À la veille du vote historique à l'Assemblée nationale sur l'aide à mourir, prévu ce mercredi 15 juillet 2026, Catherine Daquin, déléguée de l'Association pour le droit de mourir dans la dignité (ADMD) dans le Gard, exprime ses craintes. Selon elle, le texte qui sera soumis au vote est bien plus restrictif que celui initialement envisagé avant la dissolution de l'Assemblée décidée par Emmanuel Macron.
Un vote attendu depuis 46 ans
L'ADMD, créée en 1980, milite depuis 46 ans pour un droit à mourir dans la dignité. Catherine Daquin rappelle que le soutien populaire est massif : 92 % des Français et 74 % des médecins y sont favorables, selon un sondage Ifop. Pourtant, la version actuelle du texte a été profondément modifiée par 521 amendements, et ne correspond plus aux attentes de l'association.
Les principales lacunes du texte
Parmi les points qui font défaut, Catherine Daquin souligne la disparition de la possibilité de faire valoir ses directives anticipées lorsque le patient ne peut plus s'exprimer. De plus, l'application de la loi aux personnes souffrant de troubles mentaux a été retirée. Enfin, le patient ne pourra pas choisir librement entre l'euthanasie et le suicide assisté : l'aide médicale à mourir ne sera proposée que si le patient est dans l'incapacité d'accomplir le geste lui-même.
« On va avoir la loi la plus restrictive d'Europe, si l'on regarde tous les pays qui ont légiféré sur le sujet », déplore-t-elle. Avant la dissolution, le texte était plus ambitieux, avec des acquis supérieurs à ceux de la Belgique, selon elle.
Un pas historique malgré tout
Malgré ces réserves, Catherine Daquin se dit satisfaite que la loi soit enfin votée. « On ne peut pas ne pas être satisfait. C'est une loi attendue par tous les Français », affirme-t-elle. Elle rappelle qu'une première proposition de loi sur le droit de mourir dans la dignité avait été déposée en 1978 par le sénateur Henri Caillavet. « Petit à petit, on a gravi la montagne, et on sent qu'aujourd'hui, on atteint le sommet », ajoute-t-elle.
Elle insiste sur le fait que les politiques n'ont pas agi dans la précipitation, contrairement à ce que disent les opposants. Le 15 juillet 2026, l'aide active à mourir entrera dans le code de la santé publique, ce qui permettra à de nombreux patients d'éviter un départ en Belgique.
Des appels au secours quotidiens
Catherine Daquin témoigne des situations dramatiques qu'elle rencontre. « Encore cette semaine, j'ai eu trois appels au secours. Une dame m'a dit : 'Je n'en peux plus, je suis au bout du bout, est-ce que vous pouvez m'aider ?' On ne le peut pas parce que si on est des militants, on n'est pas des hors-la-loi », explique-t-elle.
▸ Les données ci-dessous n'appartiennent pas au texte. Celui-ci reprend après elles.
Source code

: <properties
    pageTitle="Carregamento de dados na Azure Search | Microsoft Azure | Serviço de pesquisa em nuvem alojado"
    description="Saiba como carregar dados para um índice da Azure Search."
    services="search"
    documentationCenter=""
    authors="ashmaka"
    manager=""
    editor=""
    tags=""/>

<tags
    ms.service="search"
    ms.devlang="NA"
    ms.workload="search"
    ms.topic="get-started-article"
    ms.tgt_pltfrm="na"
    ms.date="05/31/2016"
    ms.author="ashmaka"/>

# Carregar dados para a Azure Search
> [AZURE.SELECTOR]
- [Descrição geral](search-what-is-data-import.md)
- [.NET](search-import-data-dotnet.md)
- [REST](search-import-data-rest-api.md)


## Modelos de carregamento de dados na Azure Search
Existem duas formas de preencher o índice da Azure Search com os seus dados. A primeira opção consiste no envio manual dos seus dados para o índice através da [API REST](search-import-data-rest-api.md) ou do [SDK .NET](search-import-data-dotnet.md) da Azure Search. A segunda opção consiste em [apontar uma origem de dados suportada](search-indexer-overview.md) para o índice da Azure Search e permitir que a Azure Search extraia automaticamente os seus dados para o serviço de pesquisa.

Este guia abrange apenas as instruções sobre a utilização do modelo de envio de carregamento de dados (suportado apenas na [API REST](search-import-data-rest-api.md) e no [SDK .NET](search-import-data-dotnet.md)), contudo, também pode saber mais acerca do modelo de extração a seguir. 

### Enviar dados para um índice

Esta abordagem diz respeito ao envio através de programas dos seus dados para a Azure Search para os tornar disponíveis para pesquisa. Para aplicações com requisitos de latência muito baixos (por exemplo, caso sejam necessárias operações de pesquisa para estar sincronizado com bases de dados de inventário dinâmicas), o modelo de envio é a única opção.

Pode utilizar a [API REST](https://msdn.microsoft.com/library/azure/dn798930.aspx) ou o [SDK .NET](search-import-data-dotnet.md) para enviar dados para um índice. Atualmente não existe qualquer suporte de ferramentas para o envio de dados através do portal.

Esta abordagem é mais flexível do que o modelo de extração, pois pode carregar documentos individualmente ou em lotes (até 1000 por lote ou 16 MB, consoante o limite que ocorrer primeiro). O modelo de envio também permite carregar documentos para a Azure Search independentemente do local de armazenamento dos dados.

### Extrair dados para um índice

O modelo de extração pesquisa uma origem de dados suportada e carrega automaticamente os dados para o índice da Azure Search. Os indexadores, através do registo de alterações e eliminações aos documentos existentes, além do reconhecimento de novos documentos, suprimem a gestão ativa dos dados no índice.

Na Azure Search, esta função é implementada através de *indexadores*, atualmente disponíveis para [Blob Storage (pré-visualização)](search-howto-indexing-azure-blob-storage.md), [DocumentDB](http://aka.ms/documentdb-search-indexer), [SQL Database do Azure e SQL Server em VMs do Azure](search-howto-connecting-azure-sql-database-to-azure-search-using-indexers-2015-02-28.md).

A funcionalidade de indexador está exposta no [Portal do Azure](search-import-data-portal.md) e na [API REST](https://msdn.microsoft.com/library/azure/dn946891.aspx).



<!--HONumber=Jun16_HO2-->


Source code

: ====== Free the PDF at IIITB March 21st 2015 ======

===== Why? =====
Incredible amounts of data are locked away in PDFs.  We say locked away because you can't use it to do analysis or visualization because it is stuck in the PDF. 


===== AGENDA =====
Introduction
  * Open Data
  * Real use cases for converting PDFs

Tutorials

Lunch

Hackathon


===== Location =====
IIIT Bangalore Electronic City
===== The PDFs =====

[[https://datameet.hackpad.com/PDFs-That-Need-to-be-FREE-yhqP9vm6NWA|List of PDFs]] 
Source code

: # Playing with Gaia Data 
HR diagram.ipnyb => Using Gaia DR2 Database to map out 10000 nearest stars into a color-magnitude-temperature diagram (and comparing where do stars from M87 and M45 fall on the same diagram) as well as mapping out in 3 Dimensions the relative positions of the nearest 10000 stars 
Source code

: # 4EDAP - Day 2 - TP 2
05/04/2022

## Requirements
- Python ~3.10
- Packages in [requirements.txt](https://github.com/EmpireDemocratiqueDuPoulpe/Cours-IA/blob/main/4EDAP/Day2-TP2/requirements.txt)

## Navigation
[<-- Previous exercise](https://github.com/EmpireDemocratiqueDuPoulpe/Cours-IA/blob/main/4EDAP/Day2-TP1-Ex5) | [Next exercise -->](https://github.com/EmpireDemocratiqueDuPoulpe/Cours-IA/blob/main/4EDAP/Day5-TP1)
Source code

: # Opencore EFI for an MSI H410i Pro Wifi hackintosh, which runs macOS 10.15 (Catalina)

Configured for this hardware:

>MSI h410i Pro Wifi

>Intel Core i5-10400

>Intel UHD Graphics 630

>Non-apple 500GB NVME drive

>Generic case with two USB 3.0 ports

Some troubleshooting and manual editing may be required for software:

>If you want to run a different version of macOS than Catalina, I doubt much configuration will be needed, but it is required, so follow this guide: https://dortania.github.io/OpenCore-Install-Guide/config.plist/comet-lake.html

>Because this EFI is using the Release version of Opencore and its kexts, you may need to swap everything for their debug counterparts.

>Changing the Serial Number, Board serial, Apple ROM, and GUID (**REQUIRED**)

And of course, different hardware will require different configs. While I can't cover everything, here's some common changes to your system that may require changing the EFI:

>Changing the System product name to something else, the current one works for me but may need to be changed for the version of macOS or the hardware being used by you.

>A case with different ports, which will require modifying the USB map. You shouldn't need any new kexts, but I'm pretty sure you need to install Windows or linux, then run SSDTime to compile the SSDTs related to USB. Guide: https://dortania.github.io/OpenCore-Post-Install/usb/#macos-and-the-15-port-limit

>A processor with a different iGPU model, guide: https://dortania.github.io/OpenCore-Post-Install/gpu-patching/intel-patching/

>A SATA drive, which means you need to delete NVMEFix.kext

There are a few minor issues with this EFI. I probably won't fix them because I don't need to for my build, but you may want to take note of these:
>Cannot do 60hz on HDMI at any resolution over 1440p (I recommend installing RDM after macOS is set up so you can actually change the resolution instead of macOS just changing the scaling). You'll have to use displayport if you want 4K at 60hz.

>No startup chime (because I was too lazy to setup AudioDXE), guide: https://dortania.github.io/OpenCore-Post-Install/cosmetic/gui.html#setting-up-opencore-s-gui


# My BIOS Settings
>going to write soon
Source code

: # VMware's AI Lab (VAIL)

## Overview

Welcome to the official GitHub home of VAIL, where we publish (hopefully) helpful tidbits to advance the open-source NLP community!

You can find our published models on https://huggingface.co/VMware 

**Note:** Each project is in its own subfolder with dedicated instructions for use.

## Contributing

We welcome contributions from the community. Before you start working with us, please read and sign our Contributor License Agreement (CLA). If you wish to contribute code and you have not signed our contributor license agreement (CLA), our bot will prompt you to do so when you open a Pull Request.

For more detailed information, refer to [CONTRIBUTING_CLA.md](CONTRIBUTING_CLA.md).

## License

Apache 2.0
Un mois plus tôt, un homme l'avait appelée en disant : « Mon appel à l'aide est un appel au secours, mon pistolet est prêt ». Elle dénonce la violence de ces situations, notamment les suicides de personnes âgées.
Une première étape vers des améliorations
L'ADMD prévoit déjà de proposer des aménagements législatifs pour pallier les défauts du texte actuel. Catherine Daquin compare ce combat à celui de l'IVG, qui a nécessité plus de 40 ans pour devenir un droit pour toutes les femmes. « Il faudra encore du temps pour que les Français n'aient pas à souffrir du caractère imparfait de la loi », estime-t-elle.
Elle rappelle que l'ADMD n'est pas une association « pro euthanasie », mais qu'il existe des situations où la médecine ne peut pas soulager la souffrance. « J'espère mourir dans la sérénité, ou avec des souffrances altérées », confie-t-elle.
Le rôle d'Emmanuel Macron
Interrogée sur l'engagement d'Emmanuel Macron, Catherine Daquin exprime des doutes. « Nous ne sommes pas convaincus qu'il soit favorable à l'aide à mourir. Il ne veut pas partir sans avoir fait une loi sociétale », dit-elle. Elle cite Yoann Brossard, secrétaire général de l'ADMD, qui lui avait dit : « Tu vas voir Catherine, on va avoir une loi à la française ». Pour elle, la loi actuelle est « un pas frileux », mais qui a le mérite d'exister dans un contexte de recul de l'ouverture d'esprit.